Nachdem wir unsere Toilette etwas in Ordnung gebracht hatten, ließen wir uns bei Grf.v.Osten melden, einem lieben alten Bekannten von mir und Dörtchen; machten die Bekanntschaft seiner angenehmen, artigen Frau und dreier kleiner Mädels. Wieder dringend zu Mittag geladen, schlugen wir es standhaft aus, nahmen aber geräucherten Lachs, Butterbrot, einen großen Teller der schönsten Reine Claudes und ungarischen Wein zu uns; da wurden wir dann mit dem Versprechen entlassen, bei der Retour länger zu weilen.
Nun machten wir noch eine Promenade nach dem alten Schloß, gingen hinauf und durchstreiften alle offenstehenden Zimmer in der Meinung, es sei völlig unbewohnt; als wir eben in das innerste Gemach dringen wollten, hören wir von einem Manne, daß da eine alte Oterstin logiere. Blitzschnell liefen wir zurück - und wahrscheinlich hat sich das Gerücht verbreitet, wir sahen dort einen Geist.

Naugard, den 29. abends.
Wir kommen eben von einer angenehmen Promenade zurück, die wir an dem Ufer eines Sees gemacht haben, während dem die Wirtin das Logis besorgt, Küche und Keller in Bewegung setzt. Dem Major Seelhorst konnte mein Massow seine Aufwartung nicht machen, weil er einer Operation wegen in Stettin war.

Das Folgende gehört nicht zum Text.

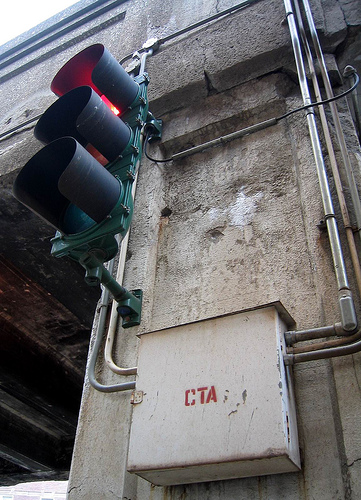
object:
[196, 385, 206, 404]
t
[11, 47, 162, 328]
traffic sign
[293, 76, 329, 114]
ground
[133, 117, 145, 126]
bolt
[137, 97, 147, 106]
bolt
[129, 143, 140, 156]
bolt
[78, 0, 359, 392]
pipes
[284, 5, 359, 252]
wire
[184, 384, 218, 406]
cta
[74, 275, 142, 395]
tubing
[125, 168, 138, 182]
bolt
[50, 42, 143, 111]
traffic light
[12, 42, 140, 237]
light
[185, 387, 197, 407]
c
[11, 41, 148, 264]
top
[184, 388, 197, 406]
letter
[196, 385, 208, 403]
letter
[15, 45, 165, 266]
signal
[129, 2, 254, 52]
metal tubing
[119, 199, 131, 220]
bolt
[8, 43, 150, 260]
box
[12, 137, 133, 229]
signal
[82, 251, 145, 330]
support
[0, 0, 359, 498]
building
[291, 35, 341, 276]
rods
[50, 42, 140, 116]
light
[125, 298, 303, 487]
box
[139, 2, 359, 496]
wall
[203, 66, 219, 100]
crack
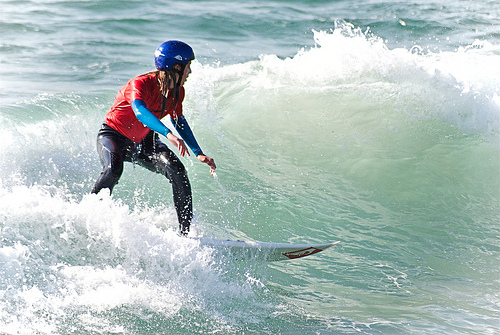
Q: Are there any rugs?
A: No, there are no rugs.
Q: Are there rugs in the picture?
A: No, there are no rugs.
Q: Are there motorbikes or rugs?
A: No, there are no rugs or motorbikes.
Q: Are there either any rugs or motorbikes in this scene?
A: No, there are no rugs or motorbikes.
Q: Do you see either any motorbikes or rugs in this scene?
A: No, there are no rugs or motorbikes.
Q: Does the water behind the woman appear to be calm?
A: Yes, the water is calm.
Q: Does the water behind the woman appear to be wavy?
A: No, the water is calm.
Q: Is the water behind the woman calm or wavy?
A: The water is calm.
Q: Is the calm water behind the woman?
A: Yes, the water is behind the woman.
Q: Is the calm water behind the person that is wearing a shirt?
A: Yes, the water is behind the woman.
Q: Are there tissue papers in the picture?
A: No, there are no tissue papers.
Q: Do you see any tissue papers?
A: No, there are no tissue papers.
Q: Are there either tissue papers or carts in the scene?
A: No, there are no tissue papers or carts.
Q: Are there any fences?
A: No, there are no fences.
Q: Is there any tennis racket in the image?
A: No, there are no rackets.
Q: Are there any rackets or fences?
A: No, there are no rackets or fences.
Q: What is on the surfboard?
A: The logo is on the surfboard.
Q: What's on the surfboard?
A: The logo is on the surfboard.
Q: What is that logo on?
A: The logo is on the surf board.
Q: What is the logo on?
A: The logo is on the surf board.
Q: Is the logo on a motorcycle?
A: No, the logo is on the surfboard.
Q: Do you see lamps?
A: No, there are no lamps.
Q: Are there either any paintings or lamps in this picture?
A: No, there are no lamps or paintings.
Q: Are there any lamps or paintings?
A: No, there are no lamps or paintings.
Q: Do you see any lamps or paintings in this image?
A: No, there are no lamps or paintings.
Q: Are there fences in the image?
A: No, there are no fences.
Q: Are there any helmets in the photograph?
A: Yes, there is a helmet.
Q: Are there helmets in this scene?
A: Yes, there is a helmet.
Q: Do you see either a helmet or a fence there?
A: Yes, there is a helmet.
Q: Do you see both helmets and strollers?
A: No, there is a helmet but no strollers.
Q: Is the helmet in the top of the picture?
A: Yes, the helmet is in the top of the image.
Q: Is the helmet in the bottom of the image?
A: No, the helmet is in the top of the image.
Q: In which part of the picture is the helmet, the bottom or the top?
A: The helmet is in the top of the image.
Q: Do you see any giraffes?
A: No, there are no giraffes.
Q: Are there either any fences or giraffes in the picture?
A: No, there are no giraffes or fences.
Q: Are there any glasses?
A: No, there are no glasses.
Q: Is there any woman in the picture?
A: Yes, there is a woman.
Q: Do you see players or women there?
A: Yes, there is a woman.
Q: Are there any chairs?
A: No, there are no chairs.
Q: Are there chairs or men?
A: No, there are no chairs or men.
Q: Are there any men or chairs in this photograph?
A: No, there are no chairs or men.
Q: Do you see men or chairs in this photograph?
A: No, there are no chairs or men.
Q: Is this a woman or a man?
A: This is a woman.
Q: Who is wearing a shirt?
A: The woman is wearing a shirt.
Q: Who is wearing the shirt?
A: The woman is wearing a shirt.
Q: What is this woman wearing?
A: The woman is wearing a shirt.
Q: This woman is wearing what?
A: The woman is wearing a shirt.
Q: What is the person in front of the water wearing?
A: The woman is wearing a shirt.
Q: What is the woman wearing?
A: The woman is wearing a shirt.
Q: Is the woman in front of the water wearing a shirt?
A: Yes, the woman is wearing a shirt.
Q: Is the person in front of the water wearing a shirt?
A: Yes, the woman is wearing a shirt.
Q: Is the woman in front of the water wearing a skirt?
A: No, the woman is wearing a shirt.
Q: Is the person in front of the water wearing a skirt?
A: No, the woman is wearing a shirt.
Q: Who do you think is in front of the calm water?
A: The woman is in front of the water.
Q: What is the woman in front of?
A: The woman is in front of the water.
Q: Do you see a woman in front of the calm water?
A: Yes, there is a woman in front of the water.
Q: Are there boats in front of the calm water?
A: No, there is a woman in front of the water.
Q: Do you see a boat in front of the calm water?
A: No, there is a woman in front of the water.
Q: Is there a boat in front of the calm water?
A: No, there is a woman in front of the water.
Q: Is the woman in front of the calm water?
A: Yes, the woman is in front of the water.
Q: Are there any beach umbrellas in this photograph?
A: No, there are no beach umbrellas.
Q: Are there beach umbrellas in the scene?
A: No, there are no beach umbrellas.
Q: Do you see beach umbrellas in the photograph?
A: No, there are no beach umbrellas.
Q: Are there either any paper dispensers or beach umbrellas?
A: No, there are no beach umbrellas or paper dispensers.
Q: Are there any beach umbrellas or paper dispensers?
A: No, there are no beach umbrellas or paper dispensers.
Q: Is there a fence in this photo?
A: No, there are no fences.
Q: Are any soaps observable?
A: No, there are no soaps.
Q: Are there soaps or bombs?
A: No, there are no soaps or bombs.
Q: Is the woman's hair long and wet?
A: Yes, the hair is long and wet.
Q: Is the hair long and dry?
A: No, the hair is long but wet.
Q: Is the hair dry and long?
A: No, the hair is long but wet.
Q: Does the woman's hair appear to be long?
A: Yes, the hair is long.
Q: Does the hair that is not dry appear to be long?
A: Yes, the hair is long.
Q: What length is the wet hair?
A: The hair is long.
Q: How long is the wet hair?
A: The hair is long.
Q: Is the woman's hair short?
A: No, the hair is long.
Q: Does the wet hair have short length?
A: No, the hair is long.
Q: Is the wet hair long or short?
A: The hair is long.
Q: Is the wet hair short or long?
A: The hair is long.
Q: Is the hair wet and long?
A: Yes, the hair is wet and long.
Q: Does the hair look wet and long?
A: Yes, the hair is wet and long.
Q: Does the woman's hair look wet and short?
A: No, the hair is wet but long.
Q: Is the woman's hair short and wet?
A: No, the hair is wet but long.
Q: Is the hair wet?
A: Yes, the hair is wet.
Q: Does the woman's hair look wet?
A: Yes, the hair is wet.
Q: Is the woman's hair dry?
A: No, the hair is wet.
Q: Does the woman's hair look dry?
A: No, the hair is wet.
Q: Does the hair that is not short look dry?
A: No, the hair is wet.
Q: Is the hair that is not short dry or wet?
A: The hair is wet.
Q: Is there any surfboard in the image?
A: Yes, there is a surfboard.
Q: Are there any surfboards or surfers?
A: Yes, there is a surfboard.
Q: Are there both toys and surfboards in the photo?
A: No, there is a surfboard but no toys.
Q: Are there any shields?
A: No, there are no shields.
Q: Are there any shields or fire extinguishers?
A: No, there are no shields or fire extinguishers.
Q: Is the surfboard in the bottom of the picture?
A: Yes, the surfboard is in the bottom of the image.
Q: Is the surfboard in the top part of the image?
A: No, the surfboard is in the bottom of the image.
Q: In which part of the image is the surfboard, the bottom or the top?
A: The surfboard is in the bottom of the image.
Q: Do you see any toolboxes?
A: No, there are no toolboxes.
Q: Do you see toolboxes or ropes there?
A: No, there are no toolboxes or ropes.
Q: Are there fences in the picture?
A: No, there are no fences.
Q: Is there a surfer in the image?
A: Yes, there is a surfer.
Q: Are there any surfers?
A: Yes, there is a surfer.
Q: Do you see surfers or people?
A: Yes, there is a surfer.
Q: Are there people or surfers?
A: Yes, there is a surfer.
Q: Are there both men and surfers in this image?
A: No, there is a surfer but no men.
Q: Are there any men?
A: No, there are no men.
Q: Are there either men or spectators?
A: No, there are no men or spectators.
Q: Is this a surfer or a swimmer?
A: This is a surfer.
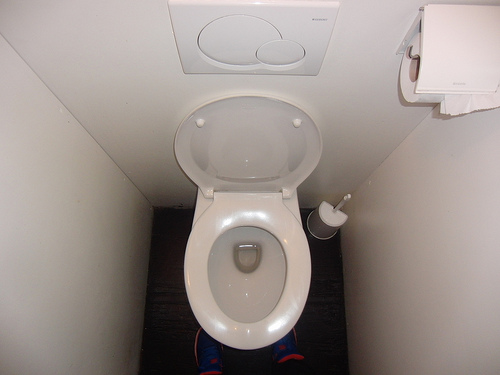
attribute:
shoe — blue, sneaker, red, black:
[194, 326, 226, 374]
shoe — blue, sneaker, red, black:
[269, 326, 305, 373]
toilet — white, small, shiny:
[172, 92, 324, 351]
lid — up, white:
[173, 92, 325, 201]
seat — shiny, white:
[183, 193, 313, 351]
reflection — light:
[219, 210, 274, 229]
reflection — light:
[267, 295, 299, 335]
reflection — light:
[209, 318, 228, 331]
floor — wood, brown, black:
[140, 204, 348, 374]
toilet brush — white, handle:
[332, 193, 353, 213]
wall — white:
[341, 104, 499, 374]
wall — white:
[0, 1, 498, 209]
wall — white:
[0, 33, 154, 374]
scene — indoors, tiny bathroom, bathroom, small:
[1, 1, 499, 375]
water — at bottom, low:
[231, 239, 264, 277]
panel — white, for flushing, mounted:
[167, 1, 343, 77]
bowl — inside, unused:
[208, 225, 288, 323]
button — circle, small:
[256, 39, 306, 66]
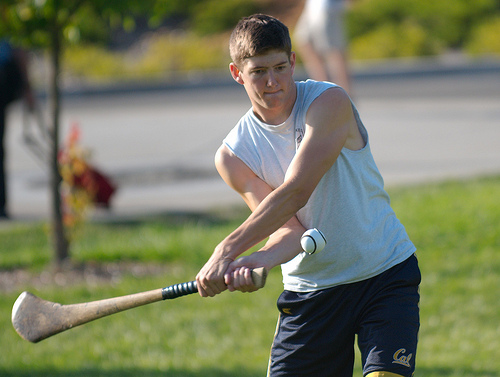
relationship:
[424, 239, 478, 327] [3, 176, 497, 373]
green grass in field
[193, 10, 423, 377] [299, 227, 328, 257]
boy looking at black stripes ball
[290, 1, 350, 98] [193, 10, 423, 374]
person walking behind boy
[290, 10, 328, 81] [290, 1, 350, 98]
leg belonging to person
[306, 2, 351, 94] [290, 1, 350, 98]
leg belonging to person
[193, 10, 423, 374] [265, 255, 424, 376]
boy wearing blue shorts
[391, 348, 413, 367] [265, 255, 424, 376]
cal sewn on blue shorts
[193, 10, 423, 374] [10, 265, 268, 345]
boy holding bat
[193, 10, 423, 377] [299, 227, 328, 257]
boy hitting black stripes ball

Massow, den 30. nachmittags.

Hier in dem sauberen Namensstädtchen kamen wir so früh an, daß wir unsere Toilette machen, und da es eben Sonntag war, in die Kirche gehen konnten. Wir hörten eine höchst mittelmäßige Predigt über den barmherzigen Samariter und gingen hungrig nach unserem Quartier; unterwegs trafen wir den Oberst Schäfer auf dem Markt, der vorher schon durch meinen Mann uns zum Mittag eingeladen und eine abschlägige Antwort erhalten hatte. Die kurze Bekanntschaft dieses angenehmen, freundlichen Mannes, sowie seiner beiden ältesten, schönen Kinder gewährte uns viel Vergnügen.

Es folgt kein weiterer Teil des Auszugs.